Boulder: Council to Pursue Affordable Housing Sales Tax

At a study session the City Council confirmed its desire to set a goal of 10 percent for affordable housing units (rental and owned). Using this number, it means currently Longmont would need 3,800 housing units to meet this goal. In her opening remarks, Kathy Fedler the City’s Housing and Community Investment Manager, noted “We have already ensured Envision Longmont has a strong affordable housing focus” and said the purpose of the discussion was to review possible incentives and revenue sources for the City’s program.
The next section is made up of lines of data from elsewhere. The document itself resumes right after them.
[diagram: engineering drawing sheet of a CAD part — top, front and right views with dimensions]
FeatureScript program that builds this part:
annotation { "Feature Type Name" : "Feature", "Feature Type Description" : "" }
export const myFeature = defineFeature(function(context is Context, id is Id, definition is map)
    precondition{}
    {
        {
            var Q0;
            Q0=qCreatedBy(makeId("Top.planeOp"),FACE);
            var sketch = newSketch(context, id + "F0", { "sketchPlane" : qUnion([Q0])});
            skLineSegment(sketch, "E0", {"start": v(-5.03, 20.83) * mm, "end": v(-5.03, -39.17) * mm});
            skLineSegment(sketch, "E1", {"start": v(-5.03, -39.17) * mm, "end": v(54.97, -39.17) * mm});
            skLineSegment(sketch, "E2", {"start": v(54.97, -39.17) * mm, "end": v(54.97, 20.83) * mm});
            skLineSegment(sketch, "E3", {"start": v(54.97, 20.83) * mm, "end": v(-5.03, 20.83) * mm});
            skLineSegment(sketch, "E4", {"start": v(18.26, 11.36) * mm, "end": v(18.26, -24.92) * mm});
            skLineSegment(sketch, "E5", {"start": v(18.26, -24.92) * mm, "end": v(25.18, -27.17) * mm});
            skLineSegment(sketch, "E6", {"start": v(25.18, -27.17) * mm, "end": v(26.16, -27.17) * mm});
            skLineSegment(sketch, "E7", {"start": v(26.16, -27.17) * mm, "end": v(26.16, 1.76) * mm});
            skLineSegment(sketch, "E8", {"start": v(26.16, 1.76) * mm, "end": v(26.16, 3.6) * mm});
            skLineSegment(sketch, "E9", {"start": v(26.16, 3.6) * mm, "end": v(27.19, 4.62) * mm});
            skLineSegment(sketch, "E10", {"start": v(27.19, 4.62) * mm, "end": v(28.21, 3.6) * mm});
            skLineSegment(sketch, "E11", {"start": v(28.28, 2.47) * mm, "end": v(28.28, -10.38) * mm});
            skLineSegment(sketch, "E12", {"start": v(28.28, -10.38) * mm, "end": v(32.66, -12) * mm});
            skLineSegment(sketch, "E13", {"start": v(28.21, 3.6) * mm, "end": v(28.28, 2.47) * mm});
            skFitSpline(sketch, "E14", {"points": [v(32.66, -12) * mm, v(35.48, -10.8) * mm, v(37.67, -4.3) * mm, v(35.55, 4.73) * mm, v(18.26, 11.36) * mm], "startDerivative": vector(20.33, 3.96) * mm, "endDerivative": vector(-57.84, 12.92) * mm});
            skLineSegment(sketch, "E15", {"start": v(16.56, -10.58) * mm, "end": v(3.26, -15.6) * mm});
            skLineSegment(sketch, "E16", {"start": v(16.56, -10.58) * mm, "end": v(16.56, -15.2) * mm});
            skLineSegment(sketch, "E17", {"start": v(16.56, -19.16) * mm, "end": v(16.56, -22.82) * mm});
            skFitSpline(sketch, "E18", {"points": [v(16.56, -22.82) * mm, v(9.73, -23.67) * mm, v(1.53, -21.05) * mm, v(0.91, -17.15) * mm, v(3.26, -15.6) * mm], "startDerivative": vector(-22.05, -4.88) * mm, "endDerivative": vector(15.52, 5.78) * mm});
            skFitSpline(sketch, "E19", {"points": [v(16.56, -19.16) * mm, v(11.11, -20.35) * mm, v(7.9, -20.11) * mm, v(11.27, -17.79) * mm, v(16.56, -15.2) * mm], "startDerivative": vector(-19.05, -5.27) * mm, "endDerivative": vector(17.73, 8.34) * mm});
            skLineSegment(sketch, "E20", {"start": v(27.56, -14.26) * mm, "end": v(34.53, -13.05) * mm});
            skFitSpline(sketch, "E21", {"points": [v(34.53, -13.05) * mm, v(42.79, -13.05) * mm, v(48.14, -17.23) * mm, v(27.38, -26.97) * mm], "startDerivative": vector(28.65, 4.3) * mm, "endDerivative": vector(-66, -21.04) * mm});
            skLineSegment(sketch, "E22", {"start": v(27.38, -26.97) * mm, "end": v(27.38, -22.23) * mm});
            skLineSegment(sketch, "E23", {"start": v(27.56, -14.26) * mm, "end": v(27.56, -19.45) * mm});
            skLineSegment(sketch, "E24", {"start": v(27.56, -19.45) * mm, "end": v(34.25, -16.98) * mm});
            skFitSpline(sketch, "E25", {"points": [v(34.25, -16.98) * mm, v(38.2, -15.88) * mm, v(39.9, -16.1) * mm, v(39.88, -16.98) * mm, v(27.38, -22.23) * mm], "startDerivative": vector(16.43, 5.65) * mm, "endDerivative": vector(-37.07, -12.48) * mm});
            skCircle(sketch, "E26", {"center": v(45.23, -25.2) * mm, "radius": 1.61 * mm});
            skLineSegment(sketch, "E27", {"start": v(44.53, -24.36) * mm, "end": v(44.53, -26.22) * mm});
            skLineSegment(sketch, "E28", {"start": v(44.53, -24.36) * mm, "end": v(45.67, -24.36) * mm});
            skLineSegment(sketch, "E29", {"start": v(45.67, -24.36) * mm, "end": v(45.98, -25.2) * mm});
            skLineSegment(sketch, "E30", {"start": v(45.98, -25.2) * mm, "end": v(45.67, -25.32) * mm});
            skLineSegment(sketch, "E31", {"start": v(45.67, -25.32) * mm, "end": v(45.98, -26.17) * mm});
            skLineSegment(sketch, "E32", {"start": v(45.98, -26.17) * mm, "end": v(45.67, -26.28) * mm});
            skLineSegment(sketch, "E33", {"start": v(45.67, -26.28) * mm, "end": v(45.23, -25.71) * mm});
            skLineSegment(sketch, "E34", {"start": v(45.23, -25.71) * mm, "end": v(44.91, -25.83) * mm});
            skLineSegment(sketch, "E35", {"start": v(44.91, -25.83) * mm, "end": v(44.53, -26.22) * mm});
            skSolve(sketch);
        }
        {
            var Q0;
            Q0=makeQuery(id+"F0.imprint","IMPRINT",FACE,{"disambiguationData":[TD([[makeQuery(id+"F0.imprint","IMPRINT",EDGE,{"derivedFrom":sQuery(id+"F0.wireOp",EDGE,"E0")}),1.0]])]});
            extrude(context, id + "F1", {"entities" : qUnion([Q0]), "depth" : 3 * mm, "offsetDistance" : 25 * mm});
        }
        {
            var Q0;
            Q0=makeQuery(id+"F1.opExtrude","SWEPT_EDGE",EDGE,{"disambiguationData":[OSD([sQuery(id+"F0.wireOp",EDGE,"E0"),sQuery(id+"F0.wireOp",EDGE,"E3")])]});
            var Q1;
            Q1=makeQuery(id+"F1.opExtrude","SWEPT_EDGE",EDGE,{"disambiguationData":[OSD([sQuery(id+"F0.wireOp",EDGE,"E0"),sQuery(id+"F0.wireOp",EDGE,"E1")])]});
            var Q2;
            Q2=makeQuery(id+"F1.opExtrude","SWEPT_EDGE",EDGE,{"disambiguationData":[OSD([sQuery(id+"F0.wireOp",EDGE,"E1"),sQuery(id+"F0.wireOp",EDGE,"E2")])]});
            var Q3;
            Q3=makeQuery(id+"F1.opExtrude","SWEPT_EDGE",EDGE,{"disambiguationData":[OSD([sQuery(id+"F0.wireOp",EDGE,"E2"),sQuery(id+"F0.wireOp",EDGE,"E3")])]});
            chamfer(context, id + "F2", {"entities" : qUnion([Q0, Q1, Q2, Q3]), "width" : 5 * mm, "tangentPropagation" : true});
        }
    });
Staff explained that incentives alone will not allow Longmont to meet the 10 percent goal. Overall, the Council agreed a sales tax of at least .024 (or a quarter on a $100 purchase) is the most equitable way to generate revenue. Mayor Coombs said he is confident Longmont voters would pass such a measure. Not all Council members like raising the sales tax, but they did agree the voters should decide if affordable housing is a community goal.

Regarding incentives, the Council opted to explore density and height bonuses, property tax waivers and administrative approval for affordable housing projects by right. More information was requested on development fee waivers. The Council expressed concerns on the impact of waiving enterprise fund fees (water, electric, sewer) because as City Manager Harold Dominguez said, “Waiving these fees could impact current user rates.” It is possible the Council would have to increase the sales tax proposed if the fee waivers create too big of a budget hit. Currently, the City waives some of the fees but backfills them from the Affordable Housing fund.

Joan Peck and Polly Christensen expressed support for other tax proposals presented – linkage fees (charged on new development, similar to an impact fee that would link the fee with the impact of new development to affordable housing), user taxes and excise taxes. Peck stated developers (which she called “the industry”), need to have “skin in the game.” Christensen argued no one would object to linkage fees and noted the fee does not require a public vote. Bonnie Finley called options other than a sales tax “terrible ideas.” Peck also pushed her own idea — a rental license program as a revenue generator. Mayor Coombs argued license fees would just be passed on to renters. But Peck was undeterred although she agreed with the Mayor. “Yes, that is what they do,” she said.

Staff will bring information back to the Council. It is unclear if there will be a push to get the sales tax on the November ballot.